Monday, May 10, 2010
An update on the updated Greylist Daemon
Internet access at Chez Boca was non-existant today (scuttlebut: a fibre cut, which is currently the third one in about two months time) and without the Intarweb pipes, I can't work (good news! I get a day off! Bad news! I can't surf the web!), so I figured I would take the time to get a few personal projects out the door.
First one up—a new version of the greylist daemon has been released. a few
bugs are fixed—the first being an error codition wasn't properly sent back
to the gld-mcp
. The second one a segmentation fault (not
fatal actually—the greylist daemon restarts itself on a
segfault) if it recieved too many requests (by “too many” I mean “the
tuple storage is filled to capacity”—when that happens, it just dumps
everything it has and starts over, but I forgot to take that into account
elsewhere in the code). The last prevented the Postfix interface from logging any syslog
messages (I think I misunderstood how setlogmask()
worked).
The other changes are small (a more pedantic value for the number of seconds per year, adding sequence numbers to all logged messages (that's another post) and set the version number directly from source control) but the reason I'm pushing out version 1.0.12 now (well, aside from there was nothing else to do yesterday) is related to the one outstanding bug (that I know of) in the program. That bug deals with bulk data transfers (Mark has been bit by it; I haven't) and I suspect I know the problem, but the solution to that problem requires a incompatible change to the program.
Well, okay—the easy solution requires an incompatible change to the program. The problem is the protocol used between the greylist daemon and the master control program. The easy solution is to just change the protocol and be done with it; the harder solution would be to work the change into the existing protocol, and that could be done, but I'm not sure if it's worth the work. The number of people (that I know of) using the greylist daemon I can count on the fingers of one hand, so an incompatible change wouldn't affect that many people.
Then again, I might not hear the end of it from Mark.
In any case, there are more metrics I want to track (more on that below) and those would require a change to the protocol as well (or more technically, an extention to the protocol). The addtional metrics may possibly help with some long term plans that involve making the greylist daemon multithreaded (yes, the main page states I can get over 6,000 requests a second; that's a very conservative value—drop the amount of logging and I can handle over 32,000/second, all on a single core).
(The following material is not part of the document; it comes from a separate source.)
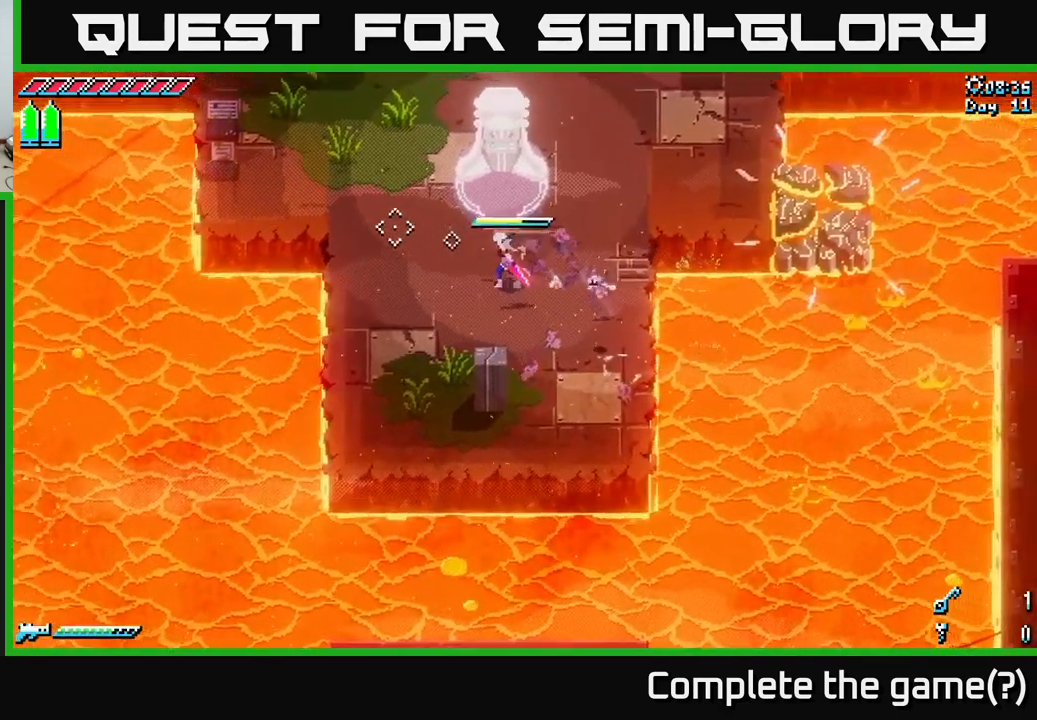
{"buttons": ["X"], "left_stick": "up-left", "right_stick": "center", "events": []}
Some of the new metrics involve tracking the the lowest and highest
number of tuples during any given period of time. This should help with
fine-tuning the --max-tuples
parameter (currently defaults to
65,536). I've noticed over the years that I don't seem to get much past
3,000 tuples at any one time, but I would like to make sure before I tweak
the value on my mail server.
The other metrics I want to track are the number of tuple searches (or “reads”) and the number of tuple updates (additions or deletions, but in other words, “writes”). These metrics should help if I decide to go multithreaded with the greylist daemon, and how best to store the tuples depending if the application is read heavy or write heavy (but my guess is that reads and writes are nearly equal, which presents a whole set of challenges). But it's not like the program isn't fast as it is—while I claim over 6,000 requests per second, that's a rather conservative figure—drop the logging to a minimum and it can handle over 30,000 requests per second on a single core. I would be interested to see if I can improve on that with additional cores.
Since the there are quite a few changes that require protocol changes, I decided to just make the last release of the 1x line, and start work on version 2 of the greylist daemon—or maybe 1.5 and leave 2x for the multithreaded version.